Question de : M. Philippe Kemel
Pas-de-Calais (11e circonscription) - Socialiste, écologiste et républicain

M. Philippe Kemel appelle l'attention de M. le ministre délégué auprès du ministre de l'économie et des finances, chargé du budget, sur un article paru récemment dans la presse faisant état d'un doublement des droits d'accises sur la bière. La brasserie française ne pourrait pas supporter une augmentation de droits d'accises, au-delà de l'indexation annuelle sur l'inflation déjà appliquée. Avec un chiffre d'affaires de 2 milliards d'euros HT, ce secteur économique est déjà fortement contributeur, tant par les recettes fiscales et sociales générées directement (337 millions de droit d'accises en 2010), qu'indirectement par la place qu'occupe la bière dans la distribution alimentaire et le secteur des cafés-hôtels-restaurants.
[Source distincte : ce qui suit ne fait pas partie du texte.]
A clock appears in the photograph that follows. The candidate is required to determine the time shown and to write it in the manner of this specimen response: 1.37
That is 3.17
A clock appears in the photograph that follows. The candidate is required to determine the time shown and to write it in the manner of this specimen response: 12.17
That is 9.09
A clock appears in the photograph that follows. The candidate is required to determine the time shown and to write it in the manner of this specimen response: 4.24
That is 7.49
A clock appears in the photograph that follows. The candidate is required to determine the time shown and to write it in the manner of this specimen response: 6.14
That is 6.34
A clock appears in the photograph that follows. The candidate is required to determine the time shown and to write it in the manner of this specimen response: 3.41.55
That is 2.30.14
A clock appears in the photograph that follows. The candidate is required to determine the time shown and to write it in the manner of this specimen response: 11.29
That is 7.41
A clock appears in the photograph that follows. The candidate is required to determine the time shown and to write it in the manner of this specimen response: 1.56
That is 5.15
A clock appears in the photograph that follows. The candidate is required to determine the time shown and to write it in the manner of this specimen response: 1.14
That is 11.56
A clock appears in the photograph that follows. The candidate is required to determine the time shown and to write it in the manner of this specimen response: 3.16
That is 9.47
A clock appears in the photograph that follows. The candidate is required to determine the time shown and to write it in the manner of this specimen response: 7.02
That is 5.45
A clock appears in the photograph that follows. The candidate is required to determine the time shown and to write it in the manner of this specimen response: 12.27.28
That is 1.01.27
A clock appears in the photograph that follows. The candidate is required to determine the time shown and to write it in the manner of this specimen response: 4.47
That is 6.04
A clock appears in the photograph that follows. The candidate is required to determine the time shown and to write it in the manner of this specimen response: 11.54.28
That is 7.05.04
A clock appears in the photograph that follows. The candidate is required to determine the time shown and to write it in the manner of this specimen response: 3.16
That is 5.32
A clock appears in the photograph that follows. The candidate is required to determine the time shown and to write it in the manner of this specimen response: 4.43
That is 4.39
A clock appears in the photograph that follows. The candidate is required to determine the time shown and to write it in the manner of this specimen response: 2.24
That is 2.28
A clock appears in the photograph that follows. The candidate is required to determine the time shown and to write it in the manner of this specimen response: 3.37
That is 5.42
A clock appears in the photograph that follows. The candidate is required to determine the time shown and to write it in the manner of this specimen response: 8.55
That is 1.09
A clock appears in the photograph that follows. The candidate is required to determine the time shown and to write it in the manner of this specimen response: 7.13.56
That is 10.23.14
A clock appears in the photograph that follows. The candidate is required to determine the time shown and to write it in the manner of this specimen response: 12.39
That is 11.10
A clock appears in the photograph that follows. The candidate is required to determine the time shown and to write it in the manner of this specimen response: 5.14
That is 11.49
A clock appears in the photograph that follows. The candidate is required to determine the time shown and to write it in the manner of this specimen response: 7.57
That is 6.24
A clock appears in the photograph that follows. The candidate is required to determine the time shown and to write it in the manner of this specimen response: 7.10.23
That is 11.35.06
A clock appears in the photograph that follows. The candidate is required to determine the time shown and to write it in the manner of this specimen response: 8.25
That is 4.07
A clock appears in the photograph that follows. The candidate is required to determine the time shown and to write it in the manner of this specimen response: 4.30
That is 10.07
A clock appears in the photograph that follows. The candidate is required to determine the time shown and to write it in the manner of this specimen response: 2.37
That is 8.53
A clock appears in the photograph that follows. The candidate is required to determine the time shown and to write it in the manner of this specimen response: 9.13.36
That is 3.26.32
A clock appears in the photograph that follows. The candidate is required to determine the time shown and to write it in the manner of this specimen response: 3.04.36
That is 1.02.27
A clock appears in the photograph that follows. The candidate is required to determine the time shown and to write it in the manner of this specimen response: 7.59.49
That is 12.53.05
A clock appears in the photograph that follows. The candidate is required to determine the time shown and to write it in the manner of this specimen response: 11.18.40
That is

De fait et spécialement pour la région du Nord qui produit près de 25 % des bières brassées en France, cette éventuelle augmentation impacterait lourdement les brasseurs. Le marché de la bière en France est fragile, comme en témoignent, d'une part, la baisse structurelle de la consommation, - 38 % depuis 1976, et, d'autre part, la position d'avant-dernier pays consommateur en Europe avec moins de 30 litres/an/habitant. Les conséquences de nouvelles taxes auraient un impact fortement négatif sur toute la filière, des agriculteurs à la distribution. Mais surtout, elles atteindraient les PME et TPE que sont le plus souvent les brasseries artisanales, dans leur capacité à investir et à embaucher, après des années d'effort à mettre au point leur production et développer leurs circuits de distribution locaux. Alors que 70 % de la bière consommée dans notre pays est produite en France, seraient menacés aussi bien les emplois directs de la brasserie que l'activité indirecte qui lui est liée, agriculture, distribution, cafés, hôtels, restaurants. Les Français en général, et les nordistes en particulier, ne comprendraient pas qu'un produit aussi populaire que la bière fasse l'objet de nouvelles dispositions fiscales. Aussi il lui demande de lui indiquer les mesures que le Gouvernement envisage de prendre afin de préserver les emplois de ce secteur, reflet de l'identité régionale.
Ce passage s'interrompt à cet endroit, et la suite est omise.